■ **TASKS AND EXERCISES**:
• 1. In the proof about the outer measure of an increasing sequence of sets, why may one assume that the outer measure of each $A \cap S_n$ is finite? Answer in one to three sentences.
• 2. In the records, reproduce the lines from the line containing "kingdom: Plantae" up to and including the line containing "scientific name: Brassica napus".

--- PASSAGE PROVIDED ---

# Outer Measure of Limit of Increasing Sequence of Sets

## Theorem

Let $\mu^*$ be an outer measure on a set $X$.

Let $\left\langle{S_n}\right\rangle$ be an increasing sequence of $\mu^*$-measurable sets, and let $S_n \uparrow S$ (as $n \to \infty$).

Then for any subset $A \subseteq X$:

$\displaystyle \mu^* \left({A \cap S}\right) = \lim_{n \to \infty} \mu^* \left({A \cap S_n}\right)$

## Proof

By the monotonicity of $\mu^*$, it suffices to prove that:

$\ds \map {\mu^*} {A \cap S} \le \lim_{n \mathop \to \infty} \map {\mu^*} {A \cap S_n}$

Assume that $\map {\mu^*} {A \cap S_n}$ is finite for all $n \in \N$, otherwise the statement is trivial by the monotonicity of $\mu^*$.

Let $S_0 = \O$.

Then $x \in S$ if and only if there exists an integer $n \ge 0$ such that $x \in S_{n + 1}$.

--- TASK DATA ---

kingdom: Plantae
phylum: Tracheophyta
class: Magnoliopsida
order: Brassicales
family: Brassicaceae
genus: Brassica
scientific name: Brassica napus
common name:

---
--- TASK DATA ---

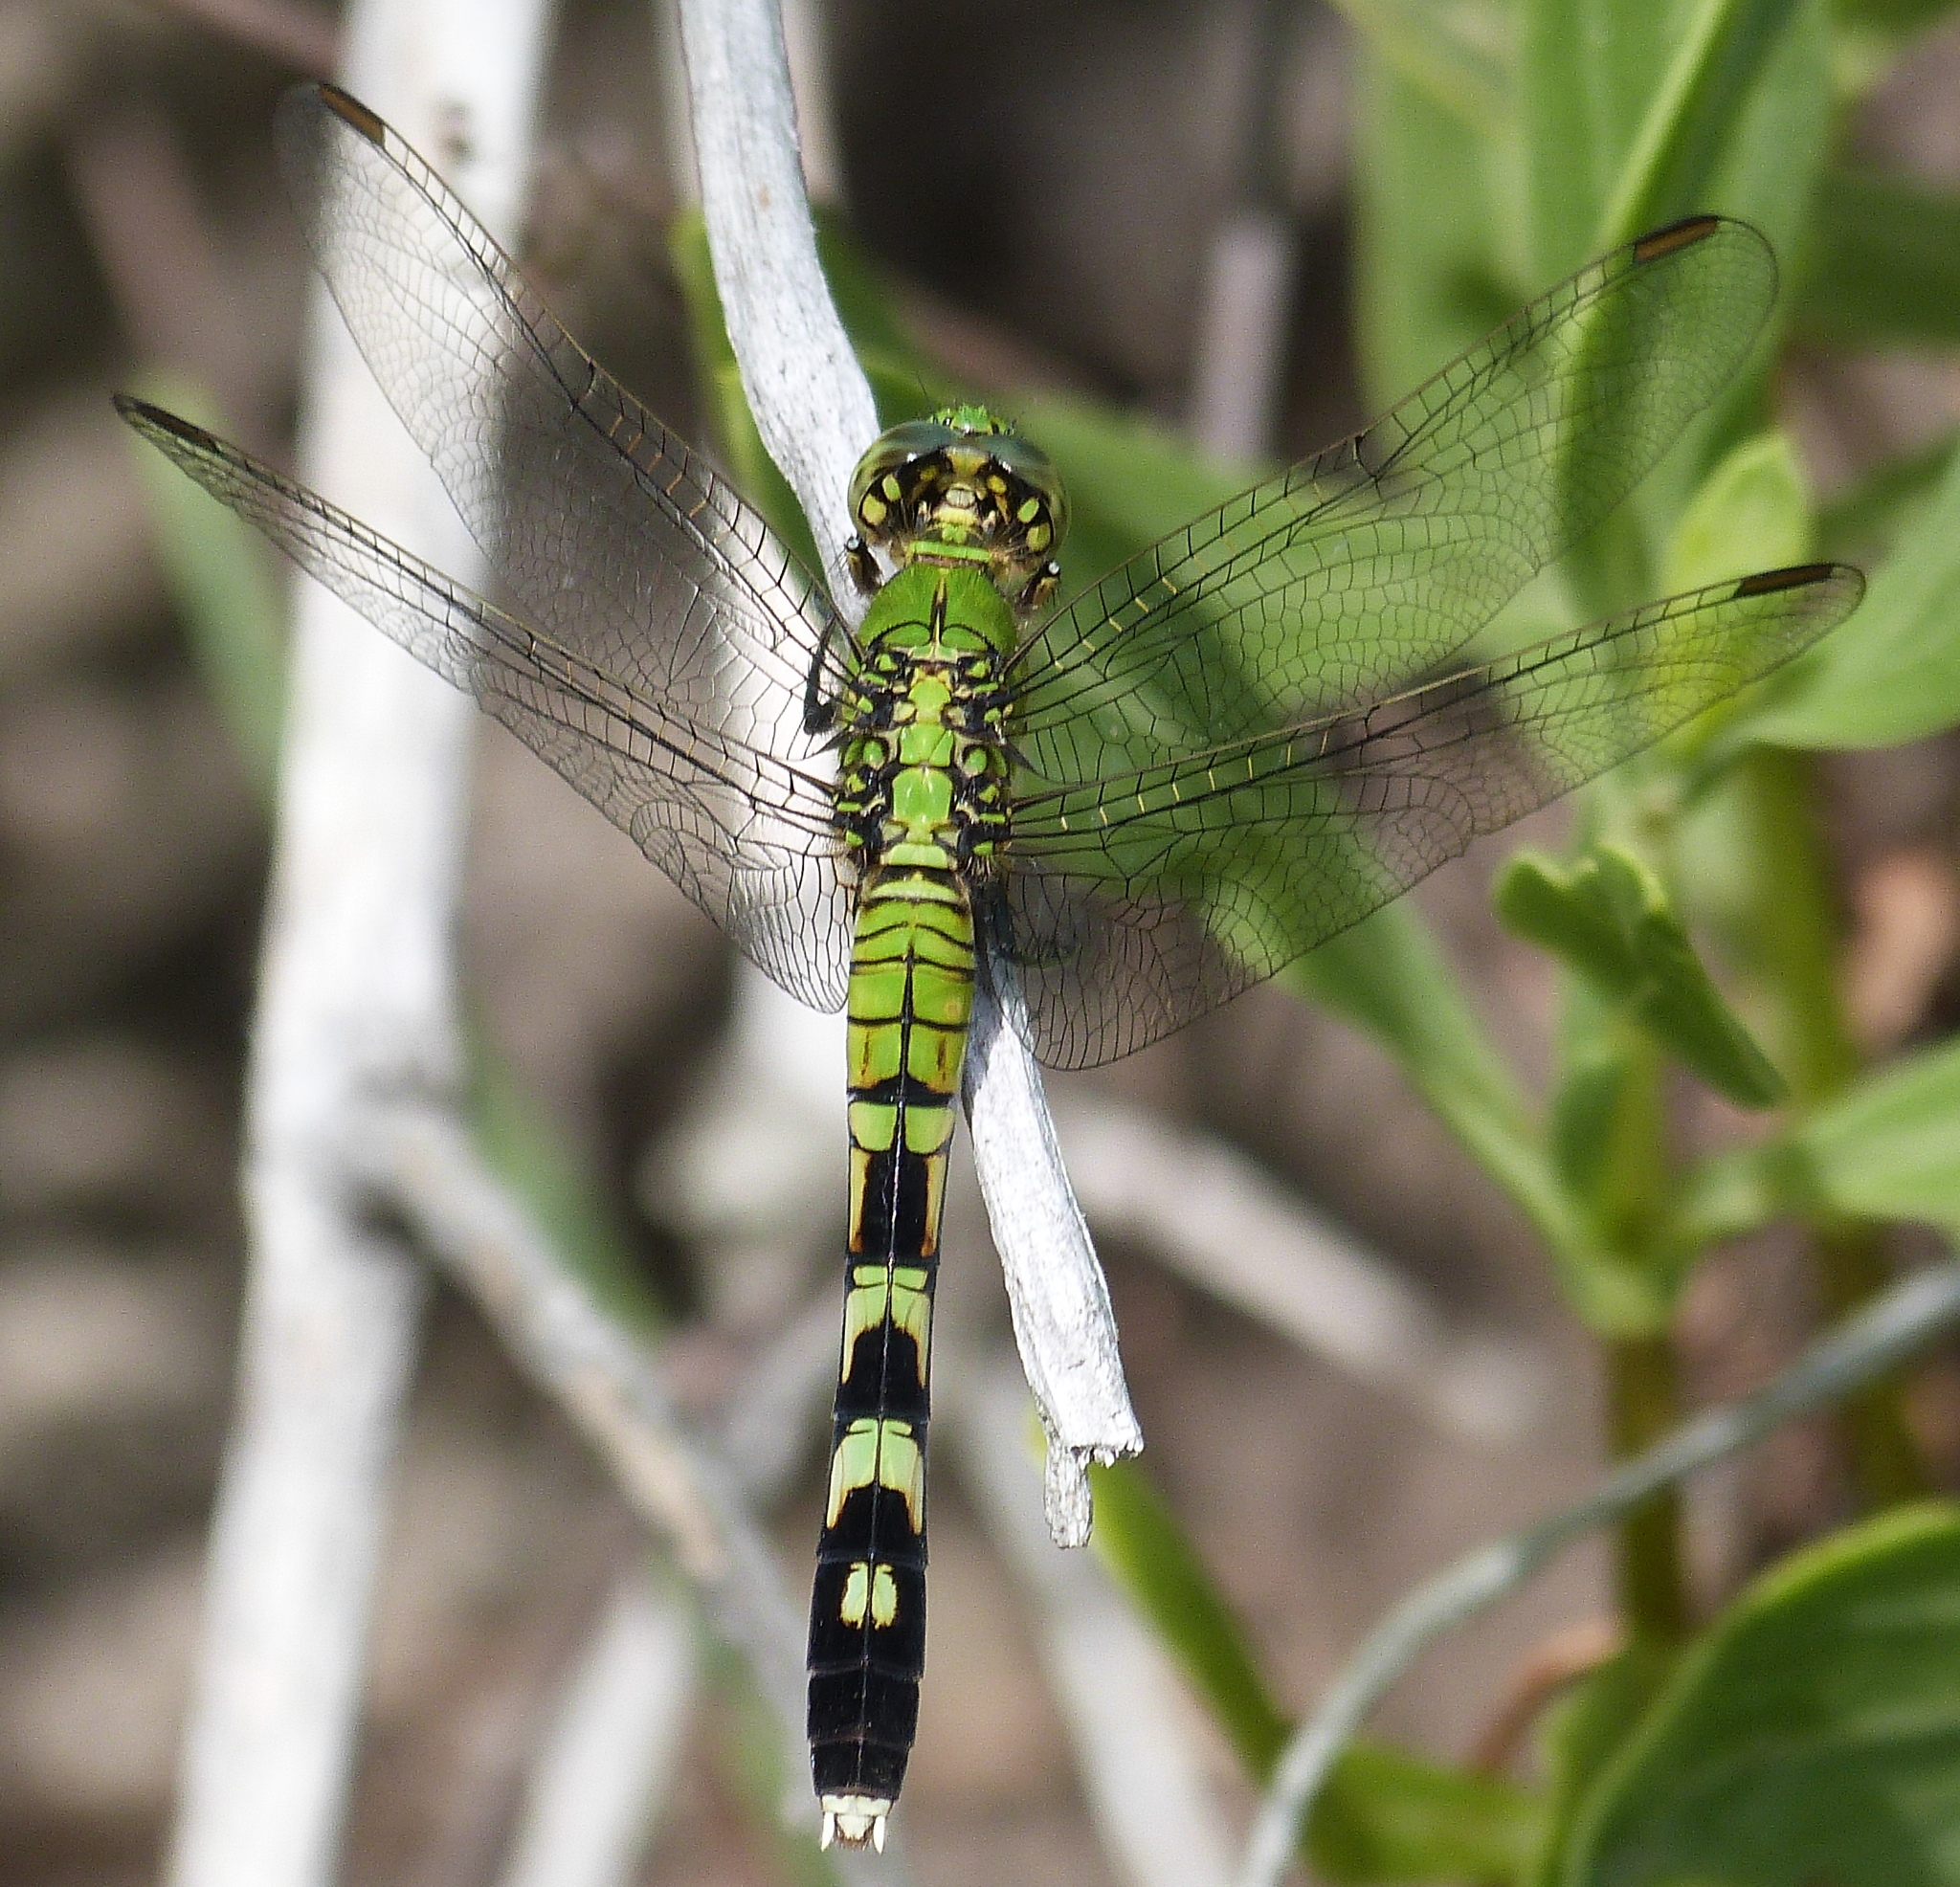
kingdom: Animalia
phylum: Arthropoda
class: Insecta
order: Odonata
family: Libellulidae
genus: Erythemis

---

■ **ANSWERS TO THE EXERCISE**:
• 1. If any $\mu^*(A \cap S_n)$ were not finite, the statement would be trivial by the monotonicity of $\mu^*$. The proof may therefore assume that $\mu^*(A \cap S_n)$ is finite for every $n \in \mathbb{N}$.

• 2.
kingdom: Plantae
phylum: Tracheophyta
class: Magnoliopsida
order: Brassicales
family: Brassicaceae
genus: Brassica
scientific name: Brassica napus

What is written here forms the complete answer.